Cape Verde’s World Cup debut showed how far disciplined defending and game management can take an underdog. Spain produced 27 goal attempts and still could not find a way past 40-year-old goalkeeper Vozinha in a 0-0 draw on June 15, a result that framed the night as a major upset. For Scotland, the lesson is not to copy Cape Verde’s personnel, but the shape of their resistance: narrow distances, a stubborn block and enough calm to turn a defensive stand into one or two counter-attacking chances.

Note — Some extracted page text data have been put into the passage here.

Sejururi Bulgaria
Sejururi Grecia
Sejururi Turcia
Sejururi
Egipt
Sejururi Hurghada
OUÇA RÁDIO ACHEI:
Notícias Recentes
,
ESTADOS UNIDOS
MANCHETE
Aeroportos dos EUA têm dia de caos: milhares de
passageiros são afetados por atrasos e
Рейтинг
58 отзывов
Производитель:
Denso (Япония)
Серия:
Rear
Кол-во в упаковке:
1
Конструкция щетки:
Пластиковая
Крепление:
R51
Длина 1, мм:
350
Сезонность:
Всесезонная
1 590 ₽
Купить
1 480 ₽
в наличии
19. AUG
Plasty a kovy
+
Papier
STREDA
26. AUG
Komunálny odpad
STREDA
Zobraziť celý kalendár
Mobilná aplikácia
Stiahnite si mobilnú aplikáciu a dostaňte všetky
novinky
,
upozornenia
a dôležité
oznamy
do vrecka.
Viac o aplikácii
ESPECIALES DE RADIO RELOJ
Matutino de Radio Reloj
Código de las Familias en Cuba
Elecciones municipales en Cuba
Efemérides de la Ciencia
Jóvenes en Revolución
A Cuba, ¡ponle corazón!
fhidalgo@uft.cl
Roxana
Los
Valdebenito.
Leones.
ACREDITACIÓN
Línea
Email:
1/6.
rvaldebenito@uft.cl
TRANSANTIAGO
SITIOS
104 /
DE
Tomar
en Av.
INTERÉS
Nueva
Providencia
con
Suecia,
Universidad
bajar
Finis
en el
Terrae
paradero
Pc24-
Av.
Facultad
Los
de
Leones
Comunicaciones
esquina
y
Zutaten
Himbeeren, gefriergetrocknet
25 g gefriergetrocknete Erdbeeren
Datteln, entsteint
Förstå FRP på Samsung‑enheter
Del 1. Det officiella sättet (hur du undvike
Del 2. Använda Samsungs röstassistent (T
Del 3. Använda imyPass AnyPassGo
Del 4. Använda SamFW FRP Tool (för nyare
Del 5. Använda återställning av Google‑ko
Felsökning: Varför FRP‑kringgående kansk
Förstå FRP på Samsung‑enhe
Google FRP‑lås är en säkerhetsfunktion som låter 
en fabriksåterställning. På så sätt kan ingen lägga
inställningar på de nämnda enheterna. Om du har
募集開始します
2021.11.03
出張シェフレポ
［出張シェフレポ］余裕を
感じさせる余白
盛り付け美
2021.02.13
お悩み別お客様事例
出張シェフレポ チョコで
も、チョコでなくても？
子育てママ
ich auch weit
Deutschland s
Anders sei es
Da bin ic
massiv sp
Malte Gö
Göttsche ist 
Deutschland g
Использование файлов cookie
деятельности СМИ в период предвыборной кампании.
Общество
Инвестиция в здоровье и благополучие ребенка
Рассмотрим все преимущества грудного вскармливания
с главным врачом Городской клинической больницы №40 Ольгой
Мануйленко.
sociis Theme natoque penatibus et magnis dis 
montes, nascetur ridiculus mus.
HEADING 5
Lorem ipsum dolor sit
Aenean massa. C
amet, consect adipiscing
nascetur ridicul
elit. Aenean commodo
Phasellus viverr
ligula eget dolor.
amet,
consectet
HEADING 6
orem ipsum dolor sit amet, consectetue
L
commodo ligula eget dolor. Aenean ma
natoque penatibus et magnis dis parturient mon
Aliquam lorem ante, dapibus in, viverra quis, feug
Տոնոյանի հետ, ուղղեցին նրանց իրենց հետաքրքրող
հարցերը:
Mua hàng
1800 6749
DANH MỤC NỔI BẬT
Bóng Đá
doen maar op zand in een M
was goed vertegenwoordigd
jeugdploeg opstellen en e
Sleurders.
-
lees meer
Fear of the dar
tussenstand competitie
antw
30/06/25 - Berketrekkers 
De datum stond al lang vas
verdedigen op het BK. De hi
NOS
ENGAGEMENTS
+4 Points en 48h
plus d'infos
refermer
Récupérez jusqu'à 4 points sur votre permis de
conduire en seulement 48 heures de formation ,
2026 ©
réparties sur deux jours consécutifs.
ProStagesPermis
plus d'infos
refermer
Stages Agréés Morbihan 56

That is the route Steve Clarke must weigh against a Morocco side with tournament experience and a coach who knows how to manage the tempo of a match. Scotland’s reference point is painful and precise: the 3-0 defeat to Morocco in Saint-Étienne at the 1998 World Cup, a game that still stands as Scotland’s last appearance at a World Cup finals. The history matters because this group-stage meeting could shape qualification hopes, and a result against Morocco would leave Scotland close to a first knockout-stage place at a major tournament.
The comparison with Cape Verde has limits, though. Morocco are not Spain, and Scotland are not Cape Verde. Regragui’s team have already shown they can draw with Brazil, Norway and Ecuador and still produce emphatic wins against Madagascar and Burundi, a record that suggests a squad comfortable in tight, high-pressure games. Scotland can borrow the blueprint, but not the pace differential, the shot-stopping insurance or the luxury of assuming Morocco will let the game drift. If Clarke’s side can turn the contest into a long, narrow grind, the position on the board stays balanced far longer than Morocco would want.